• Work task: List every line in the material below that contains the string "License", with matching case.

• Records supplied:
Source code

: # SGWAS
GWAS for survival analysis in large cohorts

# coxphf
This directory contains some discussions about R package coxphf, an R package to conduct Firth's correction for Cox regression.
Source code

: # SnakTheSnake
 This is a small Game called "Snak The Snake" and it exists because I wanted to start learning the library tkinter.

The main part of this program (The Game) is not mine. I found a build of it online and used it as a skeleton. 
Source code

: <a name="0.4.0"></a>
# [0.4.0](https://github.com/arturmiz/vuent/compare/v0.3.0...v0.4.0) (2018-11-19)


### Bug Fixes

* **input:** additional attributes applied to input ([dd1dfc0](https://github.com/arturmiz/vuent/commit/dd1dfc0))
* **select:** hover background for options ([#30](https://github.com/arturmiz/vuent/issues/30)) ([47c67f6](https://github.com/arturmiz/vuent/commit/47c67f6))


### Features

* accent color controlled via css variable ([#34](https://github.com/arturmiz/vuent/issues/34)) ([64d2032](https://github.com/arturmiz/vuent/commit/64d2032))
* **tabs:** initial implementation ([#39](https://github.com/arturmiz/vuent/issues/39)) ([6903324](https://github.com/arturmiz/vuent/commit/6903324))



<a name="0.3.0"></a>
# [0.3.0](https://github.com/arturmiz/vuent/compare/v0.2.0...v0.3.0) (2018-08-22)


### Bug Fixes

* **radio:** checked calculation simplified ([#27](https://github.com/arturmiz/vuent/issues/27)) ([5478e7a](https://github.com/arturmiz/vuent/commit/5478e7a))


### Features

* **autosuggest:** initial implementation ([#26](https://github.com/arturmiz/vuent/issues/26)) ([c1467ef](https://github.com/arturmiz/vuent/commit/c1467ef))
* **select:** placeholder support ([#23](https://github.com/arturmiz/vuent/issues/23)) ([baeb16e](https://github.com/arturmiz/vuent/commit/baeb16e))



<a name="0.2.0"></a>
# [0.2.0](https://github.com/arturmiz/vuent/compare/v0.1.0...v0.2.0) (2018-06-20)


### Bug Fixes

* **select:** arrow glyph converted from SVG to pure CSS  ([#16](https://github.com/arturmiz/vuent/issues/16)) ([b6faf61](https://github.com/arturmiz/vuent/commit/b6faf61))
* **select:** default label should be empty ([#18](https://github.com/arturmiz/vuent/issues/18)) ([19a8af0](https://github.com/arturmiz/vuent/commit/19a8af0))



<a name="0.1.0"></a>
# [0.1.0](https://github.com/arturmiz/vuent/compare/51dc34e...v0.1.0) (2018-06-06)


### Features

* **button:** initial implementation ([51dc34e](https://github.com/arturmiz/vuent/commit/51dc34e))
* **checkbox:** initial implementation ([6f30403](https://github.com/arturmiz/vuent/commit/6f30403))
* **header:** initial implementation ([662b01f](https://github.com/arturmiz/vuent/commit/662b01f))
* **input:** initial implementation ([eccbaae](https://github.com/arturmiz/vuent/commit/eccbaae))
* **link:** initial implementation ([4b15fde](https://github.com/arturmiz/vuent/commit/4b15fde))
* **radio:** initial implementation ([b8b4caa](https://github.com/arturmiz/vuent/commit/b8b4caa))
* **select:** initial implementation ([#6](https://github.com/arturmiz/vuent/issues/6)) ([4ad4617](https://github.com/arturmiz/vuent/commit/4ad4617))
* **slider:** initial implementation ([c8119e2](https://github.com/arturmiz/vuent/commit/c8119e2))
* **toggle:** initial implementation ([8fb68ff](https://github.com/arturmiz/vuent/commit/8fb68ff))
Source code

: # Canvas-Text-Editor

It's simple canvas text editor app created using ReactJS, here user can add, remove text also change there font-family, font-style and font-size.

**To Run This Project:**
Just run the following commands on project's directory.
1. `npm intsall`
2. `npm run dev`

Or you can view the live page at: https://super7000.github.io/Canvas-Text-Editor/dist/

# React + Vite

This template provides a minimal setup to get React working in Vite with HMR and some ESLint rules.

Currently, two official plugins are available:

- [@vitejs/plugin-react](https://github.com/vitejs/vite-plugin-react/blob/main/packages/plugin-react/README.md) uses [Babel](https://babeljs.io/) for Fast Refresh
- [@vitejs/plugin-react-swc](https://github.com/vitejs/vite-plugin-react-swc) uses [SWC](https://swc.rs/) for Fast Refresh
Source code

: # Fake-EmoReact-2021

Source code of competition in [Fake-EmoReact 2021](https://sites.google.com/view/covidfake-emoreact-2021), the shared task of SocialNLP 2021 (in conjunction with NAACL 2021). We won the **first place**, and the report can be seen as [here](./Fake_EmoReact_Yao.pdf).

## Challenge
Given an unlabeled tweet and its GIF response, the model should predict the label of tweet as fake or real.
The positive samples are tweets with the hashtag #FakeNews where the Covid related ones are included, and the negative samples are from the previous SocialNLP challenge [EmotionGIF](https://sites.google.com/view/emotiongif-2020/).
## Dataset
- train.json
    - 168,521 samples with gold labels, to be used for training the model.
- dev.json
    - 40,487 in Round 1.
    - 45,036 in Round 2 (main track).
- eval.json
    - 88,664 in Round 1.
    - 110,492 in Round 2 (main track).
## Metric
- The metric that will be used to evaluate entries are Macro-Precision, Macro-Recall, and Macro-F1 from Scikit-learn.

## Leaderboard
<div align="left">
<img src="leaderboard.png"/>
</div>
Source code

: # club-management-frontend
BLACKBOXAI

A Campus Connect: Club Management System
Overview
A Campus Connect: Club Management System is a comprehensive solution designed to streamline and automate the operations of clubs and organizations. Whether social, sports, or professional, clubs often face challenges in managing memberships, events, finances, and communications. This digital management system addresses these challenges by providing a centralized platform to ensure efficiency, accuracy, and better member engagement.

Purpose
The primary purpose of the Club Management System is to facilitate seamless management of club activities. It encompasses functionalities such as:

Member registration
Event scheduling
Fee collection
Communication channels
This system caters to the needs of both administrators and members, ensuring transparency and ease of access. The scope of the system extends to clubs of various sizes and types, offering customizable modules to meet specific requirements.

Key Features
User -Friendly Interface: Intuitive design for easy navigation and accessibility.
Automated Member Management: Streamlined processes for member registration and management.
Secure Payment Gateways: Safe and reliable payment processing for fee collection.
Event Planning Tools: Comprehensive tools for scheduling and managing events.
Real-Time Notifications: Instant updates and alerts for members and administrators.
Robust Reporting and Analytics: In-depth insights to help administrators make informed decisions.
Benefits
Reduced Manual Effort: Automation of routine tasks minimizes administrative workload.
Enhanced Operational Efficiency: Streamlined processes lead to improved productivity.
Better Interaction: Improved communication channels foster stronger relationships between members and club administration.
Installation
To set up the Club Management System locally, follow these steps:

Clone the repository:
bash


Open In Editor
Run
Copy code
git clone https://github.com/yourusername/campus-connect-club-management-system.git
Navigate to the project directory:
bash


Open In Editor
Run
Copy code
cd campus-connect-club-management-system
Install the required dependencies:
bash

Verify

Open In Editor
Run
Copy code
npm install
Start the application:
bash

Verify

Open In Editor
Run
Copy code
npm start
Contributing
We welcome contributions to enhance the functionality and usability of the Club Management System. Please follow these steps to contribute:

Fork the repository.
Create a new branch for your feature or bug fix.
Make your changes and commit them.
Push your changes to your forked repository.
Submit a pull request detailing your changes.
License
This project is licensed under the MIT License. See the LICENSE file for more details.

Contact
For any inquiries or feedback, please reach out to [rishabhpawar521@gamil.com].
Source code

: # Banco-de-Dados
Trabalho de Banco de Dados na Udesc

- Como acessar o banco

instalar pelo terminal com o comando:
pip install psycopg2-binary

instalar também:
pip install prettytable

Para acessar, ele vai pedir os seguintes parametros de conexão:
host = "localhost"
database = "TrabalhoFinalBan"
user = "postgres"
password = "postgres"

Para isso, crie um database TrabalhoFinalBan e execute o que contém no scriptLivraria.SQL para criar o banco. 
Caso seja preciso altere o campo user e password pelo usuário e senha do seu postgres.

• Exercise output:
License
This project is licensed under the MIT License. See the LICENSE file for more details.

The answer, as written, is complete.